• _Stated goal A_:
In the spearing trip report, which member of the group came along to fish instead of dive?
• _Stated goal B_:
Write the next part of the spearing trip report, picking up after its last sentence.

• _Extract_:
__________

# spearing trip from hell



## reefcreature (Oct 3, 2007)

got to navy point ramp shortly before 7am Saturday. put the boat in the water and let it warm up while Tom(Hayworthfloors.com) and a friend of his Brandon to arrive. they got there a short time later and we got the boat loaded and off we went. we really didn't have any spots we were going to because we wanted to see what the seas were like. once out of the pass the seas were a little rougher than we wanted but was still do-able and decided to stay closer to shore.

first stop was paradise hole. Tom has never dove there and i have shot some nice size snapper there before. once on site brandon was hooked up on a snapper before we even got the anchor set. brandon was along for fishing not diving which was fine by me. the bottom finder was lit up with fish so we geared up and down we go. vis was not to good at top and even worse on bottom around 4 foot if that. after a few minutes we decided to surface empty handed. my bottom time was 15 minutes, max depth of 105

with the seas still rough we decided to hit the Meek liberty ship. we were the only boat on site when we got there. set the anchor suited up and down we go. vis on bottom was far better than the first dive around 25ish i would say. but the fish were all under except for a few that would not let you get close enough. after a 30 minute bottom time up i go, did the safety stop and seen Tom had already got in the boat. when i got in theboat we noticed a nasty looking storm coming in fairly quick.

__________

• _Dataset excerpts_:
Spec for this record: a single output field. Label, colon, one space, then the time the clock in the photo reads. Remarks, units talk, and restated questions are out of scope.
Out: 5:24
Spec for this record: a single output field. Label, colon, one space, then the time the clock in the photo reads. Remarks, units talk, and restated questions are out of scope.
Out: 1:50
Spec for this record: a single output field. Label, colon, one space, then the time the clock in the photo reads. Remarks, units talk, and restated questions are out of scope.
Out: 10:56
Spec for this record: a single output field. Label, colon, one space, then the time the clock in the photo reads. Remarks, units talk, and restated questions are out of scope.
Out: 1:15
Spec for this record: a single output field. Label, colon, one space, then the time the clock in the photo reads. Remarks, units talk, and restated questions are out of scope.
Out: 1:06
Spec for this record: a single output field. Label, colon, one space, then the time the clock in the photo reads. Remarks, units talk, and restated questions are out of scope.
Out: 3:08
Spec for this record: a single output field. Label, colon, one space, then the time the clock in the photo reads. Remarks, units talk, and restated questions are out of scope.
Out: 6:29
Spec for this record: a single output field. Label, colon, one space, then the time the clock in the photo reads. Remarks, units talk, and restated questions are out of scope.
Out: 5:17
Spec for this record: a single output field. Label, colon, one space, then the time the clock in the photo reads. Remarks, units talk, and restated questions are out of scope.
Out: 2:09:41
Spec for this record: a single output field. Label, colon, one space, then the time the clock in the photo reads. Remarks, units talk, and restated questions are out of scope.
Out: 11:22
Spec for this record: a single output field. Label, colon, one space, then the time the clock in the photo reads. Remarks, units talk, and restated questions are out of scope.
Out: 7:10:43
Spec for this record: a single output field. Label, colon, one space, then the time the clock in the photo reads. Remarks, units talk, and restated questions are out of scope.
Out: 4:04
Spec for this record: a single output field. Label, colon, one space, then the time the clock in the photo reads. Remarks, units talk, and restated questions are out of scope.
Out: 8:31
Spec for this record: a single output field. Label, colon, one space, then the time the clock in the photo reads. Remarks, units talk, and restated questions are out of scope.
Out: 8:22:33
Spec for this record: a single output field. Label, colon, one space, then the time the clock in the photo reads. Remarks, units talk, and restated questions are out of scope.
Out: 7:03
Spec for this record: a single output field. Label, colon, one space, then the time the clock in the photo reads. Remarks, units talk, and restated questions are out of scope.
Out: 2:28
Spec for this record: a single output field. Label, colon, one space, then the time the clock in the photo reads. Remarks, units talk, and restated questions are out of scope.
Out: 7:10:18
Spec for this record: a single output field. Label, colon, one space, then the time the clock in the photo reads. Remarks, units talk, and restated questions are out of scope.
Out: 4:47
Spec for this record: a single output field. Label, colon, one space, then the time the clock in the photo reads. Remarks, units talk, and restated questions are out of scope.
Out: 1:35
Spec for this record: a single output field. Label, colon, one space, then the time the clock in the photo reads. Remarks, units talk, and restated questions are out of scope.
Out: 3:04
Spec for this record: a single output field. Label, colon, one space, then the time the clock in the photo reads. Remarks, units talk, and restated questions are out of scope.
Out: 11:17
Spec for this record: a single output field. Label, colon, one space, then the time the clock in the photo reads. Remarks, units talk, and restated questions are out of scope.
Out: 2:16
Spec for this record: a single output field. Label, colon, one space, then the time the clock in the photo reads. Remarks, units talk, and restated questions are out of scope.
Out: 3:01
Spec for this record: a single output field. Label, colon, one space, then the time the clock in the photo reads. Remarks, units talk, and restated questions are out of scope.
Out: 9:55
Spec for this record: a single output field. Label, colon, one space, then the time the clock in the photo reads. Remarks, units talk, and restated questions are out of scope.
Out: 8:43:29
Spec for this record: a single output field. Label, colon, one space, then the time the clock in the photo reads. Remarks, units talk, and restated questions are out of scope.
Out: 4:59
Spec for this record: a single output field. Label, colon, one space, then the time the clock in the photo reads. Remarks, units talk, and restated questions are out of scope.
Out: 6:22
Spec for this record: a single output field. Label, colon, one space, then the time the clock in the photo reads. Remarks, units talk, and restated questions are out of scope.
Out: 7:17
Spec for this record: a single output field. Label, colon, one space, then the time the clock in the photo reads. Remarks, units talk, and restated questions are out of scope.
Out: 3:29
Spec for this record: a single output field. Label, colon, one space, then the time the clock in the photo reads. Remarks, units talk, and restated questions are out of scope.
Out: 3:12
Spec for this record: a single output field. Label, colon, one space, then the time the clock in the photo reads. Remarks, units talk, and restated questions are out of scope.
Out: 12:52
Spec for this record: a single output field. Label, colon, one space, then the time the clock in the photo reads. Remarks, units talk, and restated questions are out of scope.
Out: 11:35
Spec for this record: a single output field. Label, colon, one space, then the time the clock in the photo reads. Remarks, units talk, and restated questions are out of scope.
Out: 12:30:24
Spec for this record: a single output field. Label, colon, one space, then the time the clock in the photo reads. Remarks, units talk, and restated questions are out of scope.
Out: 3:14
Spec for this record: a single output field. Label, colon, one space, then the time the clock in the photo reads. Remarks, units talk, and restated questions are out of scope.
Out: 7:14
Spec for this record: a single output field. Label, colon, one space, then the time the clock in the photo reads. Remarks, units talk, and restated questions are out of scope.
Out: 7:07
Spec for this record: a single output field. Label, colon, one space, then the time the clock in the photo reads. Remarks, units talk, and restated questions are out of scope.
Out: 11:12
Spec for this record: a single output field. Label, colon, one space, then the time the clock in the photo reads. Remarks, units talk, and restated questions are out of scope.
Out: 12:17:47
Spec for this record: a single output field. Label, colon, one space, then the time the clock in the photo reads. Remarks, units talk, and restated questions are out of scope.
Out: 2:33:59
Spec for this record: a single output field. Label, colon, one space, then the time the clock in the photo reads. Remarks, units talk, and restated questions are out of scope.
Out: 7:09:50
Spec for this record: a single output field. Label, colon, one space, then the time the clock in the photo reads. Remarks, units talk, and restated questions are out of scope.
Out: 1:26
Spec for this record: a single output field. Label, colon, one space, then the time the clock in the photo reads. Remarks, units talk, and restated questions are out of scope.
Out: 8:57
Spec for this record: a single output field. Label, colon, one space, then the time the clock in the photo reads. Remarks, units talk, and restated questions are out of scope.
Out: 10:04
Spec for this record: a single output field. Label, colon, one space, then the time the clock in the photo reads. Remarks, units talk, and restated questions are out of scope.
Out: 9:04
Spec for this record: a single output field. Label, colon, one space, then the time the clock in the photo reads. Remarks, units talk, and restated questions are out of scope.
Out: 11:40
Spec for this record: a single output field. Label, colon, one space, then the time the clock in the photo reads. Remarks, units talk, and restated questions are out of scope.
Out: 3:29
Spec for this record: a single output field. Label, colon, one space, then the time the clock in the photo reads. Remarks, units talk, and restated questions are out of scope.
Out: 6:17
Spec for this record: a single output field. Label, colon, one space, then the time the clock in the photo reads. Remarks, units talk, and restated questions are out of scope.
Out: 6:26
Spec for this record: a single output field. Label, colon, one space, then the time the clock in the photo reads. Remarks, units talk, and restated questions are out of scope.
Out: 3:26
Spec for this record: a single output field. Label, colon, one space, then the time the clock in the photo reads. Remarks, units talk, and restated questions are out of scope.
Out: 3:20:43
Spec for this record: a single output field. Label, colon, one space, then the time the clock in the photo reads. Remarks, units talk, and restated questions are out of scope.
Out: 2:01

__________

• _Written reply A_:
Brandon

• _Written reply B_:
now this is where things start turning against us because neither tom nor i removed the anchor from the wreck that it was hung in. after a few minutes of trying to play it out of its hang up we forced it out with the boat. by this time the storm was getting closer and the waves were gettin much bigger. oh yea we are in my 20' pursuit. heading back to the pass was a bit more intimidating because it was lightning some and the seas were getting rougher. keep in mind we are loaded down with dive gear, a large cooler full of ice and drinks about 40-50 gallons of fuel and fish that Brandon caught made my old boat very sluggish but still very manageable.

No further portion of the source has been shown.